**EXERCISE DETAILS**
The string "ישראל" appears in some lines of the entries that follow; copy each such line.

**EXERCISE MATERIAL**
______________________________

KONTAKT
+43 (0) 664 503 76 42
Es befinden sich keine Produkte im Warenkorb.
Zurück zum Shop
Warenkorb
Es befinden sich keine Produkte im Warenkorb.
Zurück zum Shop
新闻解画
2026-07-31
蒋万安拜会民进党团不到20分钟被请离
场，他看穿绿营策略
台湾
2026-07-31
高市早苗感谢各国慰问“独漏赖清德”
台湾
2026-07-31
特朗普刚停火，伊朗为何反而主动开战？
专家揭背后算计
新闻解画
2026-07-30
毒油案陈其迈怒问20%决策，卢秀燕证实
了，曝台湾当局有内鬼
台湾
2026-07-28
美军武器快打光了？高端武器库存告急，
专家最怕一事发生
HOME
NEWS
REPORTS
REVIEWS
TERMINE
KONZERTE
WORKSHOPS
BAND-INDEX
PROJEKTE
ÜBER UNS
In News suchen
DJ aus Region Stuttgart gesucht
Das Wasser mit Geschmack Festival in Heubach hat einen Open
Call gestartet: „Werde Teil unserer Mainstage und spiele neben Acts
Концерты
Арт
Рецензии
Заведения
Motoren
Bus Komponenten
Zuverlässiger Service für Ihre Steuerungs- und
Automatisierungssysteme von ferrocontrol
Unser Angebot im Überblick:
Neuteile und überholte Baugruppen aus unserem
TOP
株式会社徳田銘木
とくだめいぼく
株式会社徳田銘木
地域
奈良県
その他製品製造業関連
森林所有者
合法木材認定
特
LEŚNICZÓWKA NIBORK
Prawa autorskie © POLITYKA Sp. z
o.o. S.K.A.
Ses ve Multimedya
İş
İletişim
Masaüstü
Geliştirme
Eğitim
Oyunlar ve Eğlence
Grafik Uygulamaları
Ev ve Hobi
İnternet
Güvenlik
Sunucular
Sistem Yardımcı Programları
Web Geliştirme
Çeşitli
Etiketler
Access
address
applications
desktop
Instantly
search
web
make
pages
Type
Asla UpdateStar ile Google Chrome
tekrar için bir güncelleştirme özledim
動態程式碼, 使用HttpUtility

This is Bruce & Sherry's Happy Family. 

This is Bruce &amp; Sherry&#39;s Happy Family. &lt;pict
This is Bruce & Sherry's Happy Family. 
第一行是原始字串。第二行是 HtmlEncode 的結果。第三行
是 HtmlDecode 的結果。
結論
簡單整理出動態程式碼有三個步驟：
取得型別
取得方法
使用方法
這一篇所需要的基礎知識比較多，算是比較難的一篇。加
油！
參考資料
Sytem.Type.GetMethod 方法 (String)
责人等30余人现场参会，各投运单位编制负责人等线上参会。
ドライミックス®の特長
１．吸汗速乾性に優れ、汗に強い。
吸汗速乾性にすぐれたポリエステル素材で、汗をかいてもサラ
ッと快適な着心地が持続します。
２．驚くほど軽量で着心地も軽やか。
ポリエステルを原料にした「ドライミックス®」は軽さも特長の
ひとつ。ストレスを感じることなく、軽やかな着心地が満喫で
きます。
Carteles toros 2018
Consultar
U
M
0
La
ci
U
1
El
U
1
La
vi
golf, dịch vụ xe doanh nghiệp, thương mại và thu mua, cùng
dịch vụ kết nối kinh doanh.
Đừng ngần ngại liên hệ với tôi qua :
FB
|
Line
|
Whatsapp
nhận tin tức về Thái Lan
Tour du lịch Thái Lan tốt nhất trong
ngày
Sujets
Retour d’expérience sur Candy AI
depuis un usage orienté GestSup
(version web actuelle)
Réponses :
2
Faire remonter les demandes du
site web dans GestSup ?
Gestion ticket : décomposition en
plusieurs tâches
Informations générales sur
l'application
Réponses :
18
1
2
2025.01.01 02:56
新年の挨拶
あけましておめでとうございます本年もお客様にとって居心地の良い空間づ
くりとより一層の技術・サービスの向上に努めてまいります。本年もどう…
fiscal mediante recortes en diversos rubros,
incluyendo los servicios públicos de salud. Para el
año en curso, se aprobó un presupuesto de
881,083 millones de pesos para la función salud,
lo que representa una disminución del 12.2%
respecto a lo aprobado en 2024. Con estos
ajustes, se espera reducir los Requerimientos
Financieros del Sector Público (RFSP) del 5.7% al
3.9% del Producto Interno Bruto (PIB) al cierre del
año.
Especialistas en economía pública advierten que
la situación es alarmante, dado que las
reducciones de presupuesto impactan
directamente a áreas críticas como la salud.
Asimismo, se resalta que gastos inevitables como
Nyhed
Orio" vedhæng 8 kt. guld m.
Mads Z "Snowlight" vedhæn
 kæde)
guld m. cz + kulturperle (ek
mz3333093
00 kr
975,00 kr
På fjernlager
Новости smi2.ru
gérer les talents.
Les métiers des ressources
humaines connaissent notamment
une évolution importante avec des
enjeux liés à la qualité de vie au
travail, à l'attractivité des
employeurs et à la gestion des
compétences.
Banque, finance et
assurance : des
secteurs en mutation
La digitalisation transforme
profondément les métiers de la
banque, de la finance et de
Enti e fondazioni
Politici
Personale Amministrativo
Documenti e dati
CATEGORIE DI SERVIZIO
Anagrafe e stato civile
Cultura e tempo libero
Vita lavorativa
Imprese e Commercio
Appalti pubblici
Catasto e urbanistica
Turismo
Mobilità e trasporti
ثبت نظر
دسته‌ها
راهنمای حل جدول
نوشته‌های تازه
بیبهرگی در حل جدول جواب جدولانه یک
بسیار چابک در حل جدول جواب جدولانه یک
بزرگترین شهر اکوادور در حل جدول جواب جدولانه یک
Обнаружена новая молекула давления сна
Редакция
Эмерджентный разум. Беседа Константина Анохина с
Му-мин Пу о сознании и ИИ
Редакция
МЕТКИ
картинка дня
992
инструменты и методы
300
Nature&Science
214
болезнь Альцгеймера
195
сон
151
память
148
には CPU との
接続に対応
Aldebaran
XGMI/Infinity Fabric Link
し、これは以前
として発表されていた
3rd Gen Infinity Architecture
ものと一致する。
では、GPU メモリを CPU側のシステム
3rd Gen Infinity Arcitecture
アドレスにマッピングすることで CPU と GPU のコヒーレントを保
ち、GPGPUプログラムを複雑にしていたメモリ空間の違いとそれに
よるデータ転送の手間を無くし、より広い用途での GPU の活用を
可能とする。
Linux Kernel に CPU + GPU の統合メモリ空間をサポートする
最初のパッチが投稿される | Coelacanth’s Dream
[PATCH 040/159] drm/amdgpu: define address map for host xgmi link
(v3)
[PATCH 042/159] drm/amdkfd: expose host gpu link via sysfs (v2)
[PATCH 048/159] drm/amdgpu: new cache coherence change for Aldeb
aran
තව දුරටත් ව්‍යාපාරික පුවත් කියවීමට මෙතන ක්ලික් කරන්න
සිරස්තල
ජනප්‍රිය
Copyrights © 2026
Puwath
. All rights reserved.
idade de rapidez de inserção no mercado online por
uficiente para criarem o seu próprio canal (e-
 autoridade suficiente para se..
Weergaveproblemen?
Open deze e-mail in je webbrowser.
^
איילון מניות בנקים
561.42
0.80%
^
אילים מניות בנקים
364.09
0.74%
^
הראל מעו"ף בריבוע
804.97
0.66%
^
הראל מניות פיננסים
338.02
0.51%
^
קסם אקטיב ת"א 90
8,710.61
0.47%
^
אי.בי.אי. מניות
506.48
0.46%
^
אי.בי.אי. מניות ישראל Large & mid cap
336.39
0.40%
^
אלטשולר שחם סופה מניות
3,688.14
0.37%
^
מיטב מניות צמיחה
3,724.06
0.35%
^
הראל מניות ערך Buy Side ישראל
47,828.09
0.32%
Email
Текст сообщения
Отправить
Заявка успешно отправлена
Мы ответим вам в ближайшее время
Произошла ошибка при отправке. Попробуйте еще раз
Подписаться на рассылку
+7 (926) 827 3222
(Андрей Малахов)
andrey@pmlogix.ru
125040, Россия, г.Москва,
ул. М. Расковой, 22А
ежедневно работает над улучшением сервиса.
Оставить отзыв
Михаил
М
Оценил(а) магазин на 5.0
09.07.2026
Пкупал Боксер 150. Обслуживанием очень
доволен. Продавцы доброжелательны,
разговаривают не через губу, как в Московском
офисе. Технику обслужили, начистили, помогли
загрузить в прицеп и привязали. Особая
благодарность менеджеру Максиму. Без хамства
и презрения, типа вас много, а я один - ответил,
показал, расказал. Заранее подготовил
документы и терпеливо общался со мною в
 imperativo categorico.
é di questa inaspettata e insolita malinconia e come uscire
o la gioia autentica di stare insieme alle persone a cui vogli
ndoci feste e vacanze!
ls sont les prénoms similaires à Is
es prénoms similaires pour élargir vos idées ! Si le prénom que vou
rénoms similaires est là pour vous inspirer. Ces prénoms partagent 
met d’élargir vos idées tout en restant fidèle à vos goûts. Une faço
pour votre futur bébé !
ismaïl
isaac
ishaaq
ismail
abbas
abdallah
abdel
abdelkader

______________________________

**ANSWER SPACE**
אי.בי.אי. מניות ישראל Large & mid cap
הראל מניות ערך Buy Side ישראל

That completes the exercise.